Extract all lines from the data beneath that include the word "sense".

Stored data
·····

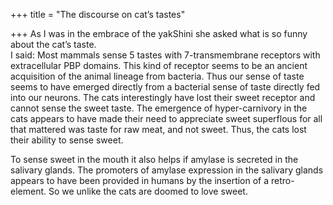 +++
title = "The discourse on cat’s tastes"

+++
As I was in the embrace of the yakShini she asked what is so funny about
the cat’s taste.  
I said: Most mammals sense 5 tastes with 7-transmembrane receptors with
extracellular PBP domains. This kind of receptor seems to be an ancient
acquisition of the animal lineage from bacteria. Thus our sense of taste
seems to have emerged directly from a bacterial sense of taste directly
fed into our neurons. The cats interestingly have lost their sweet
receptor and cannot sense the sweet taste. The emergence of
hyper-carnivory in the cats appears to have made their need to
appreciate sweet superflous for all that mattered was taste for raw
meat, and not sweet. Thus, the cats lost their ability to sense sweet.

To sense sweet in the mouth it also helps if amylase is secreted in the
salivary glands. The promoters of amylase expression in the salivary
glands appears to have been provided in humans by the insertion of a
retro-element. So we unlike the cats are doomed to love sweet.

·····

OUTPUT
I said: Most mammals sense 5 tastes with 7-transmembrane receptors with
acquisition of the animal lineage from bacteria. Thus our sense of taste
seems to have emerged directly from a bacterial sense of taste directly
receptor and cannot sense the sweet taste. The emergence of
meat, and not sweet. Thus, the cats lost their ability to sense sweet.
To sense sweet in the mouth it also helps if amylase is secreted in the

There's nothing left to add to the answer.